- Quoted passage:
= = = =
Clare GAA CEO questions if Liam MacCarthy title demands cost Banner in 2025
Outgoing Clare GAA CEO Deirdre Murphy suggested the demands on the Banner's hurlers, should they win Liam MacCarthy again, deserve consideration. Pic: Photo by David Fitzgerald/Sportsfile
Clare GAA’s team expense bill for 2025 fell by only €64,254, despite their hurlers exiting the championship two months earlier than last year’s All-Ireland winning campaign.
Team expenditure totaled €1,502,208 for the shorter 2025 campaign, with year-on-year spend increases recorded in mileage, expenses, medical, facility hire, and travel and accommodation.
While commercial income held firm just above the €1m mark, fundraising income fell by 59% to €303,302. This was largely attributable to the almost €700k pulled in last year from the Win a House/Car draw fundraisers, and the absence of similar such money-spinners in 2025.
In her last annual report as Clare CEO, Deirdre Murphy questioned if the off-field demands on the Clare hurlers in the aftermath of winning Liam McCarthy impacted a title defence that ended on the second last weekend of Munster round-robin fare.
“Reflecting on the aftermath of winter 2024 and the 2025 campaign, I often wonder did the energy expended by our players to help everyone in the county meet the Cup, help with fundraising etc, do everything ‘right’ etc, leave them with little downtime and low in energy when 2025 rolled around,” Murphy wrote.
“I don’t suppose there are any concrete answers to that, but it is worth ruminating on if and when we are in this happy position again.”
Murphy also pondered how Clare’s title defence may have fared had the final whistle sounded when David McInerney fetched Patrick Collins’ Cork restart 56 seconds past the allotted six minutes of injury-time in the county’s Munster championship opener.
Referee Liam Gordon instead allowed play to continue. Shane Kingston intercepted McInerney’s attempted handpass, with Cork securing a share of the spoils after Ciarán Joyce was deemed to have been fouled.
“2025 differed from the euphoria of 2024 and demonstrated the wafer-thin margins of elite sport. As Tipperary winter with Liam McCarthy, it is true to say that it was the finest of margins that had the Premier County claim the third spot in Munster ahead of our senior hurlers.
“Despite an injury-ravaged season, our players and management gave every ounce once again. One still wonders how different the year may have been had the final whistle blown in Ennis as David McInerney claimed that puck out.”
With Paul Madden the third manager to take the Clare football reins in as many years, Murphy remarked that this level of sideline turnover “is far from ideal for our team” and “as we have learned, a risk that seems to come with appointing managers from outside the county”.
The same as Cork, Clare have opted not to reveal the amount paid to Revenue to cover potential tax liabilities for the period 2021-24.
Overall income for the year reached €4.33m, marginally up on 2024. Expenditure rose by €300k to €3.6m, leaving an overall surplus of €733,649.
Murphy revealed that €1.5m may need to be raised to complete the project of further expansion at their Caherlohan Centre of Excellence.
Clare GAA was awarded €3.2m in Large-Scale Sports Infrastructure Funding last year, and while the county board can draw on €1.2m of a Munster Council grant and currently have €1m of their own funds ringfenced, Murphy said “it would be prudent to estimate that a further €1.5m may need to be raised over the next two years to complete the project”.
The planned upgrade includes the installation of floodlights, a full-sized 4G pitch, and new sand-based playing fields.
= = = =
- Source material:
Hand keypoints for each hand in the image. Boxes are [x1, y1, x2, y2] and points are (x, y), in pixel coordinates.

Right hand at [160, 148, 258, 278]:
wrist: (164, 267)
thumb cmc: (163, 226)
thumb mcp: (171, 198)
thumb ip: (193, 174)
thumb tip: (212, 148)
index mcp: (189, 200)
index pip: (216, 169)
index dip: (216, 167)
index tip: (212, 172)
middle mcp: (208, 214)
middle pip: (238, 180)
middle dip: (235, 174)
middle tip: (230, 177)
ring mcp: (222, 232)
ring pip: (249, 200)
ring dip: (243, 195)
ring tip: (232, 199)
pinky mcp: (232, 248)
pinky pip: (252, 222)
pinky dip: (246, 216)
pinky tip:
= = = =
According to the Clare GAA article, what overall surplus did the county board record for the year? The records come from a source separate from the Clare GAA article.

€733,649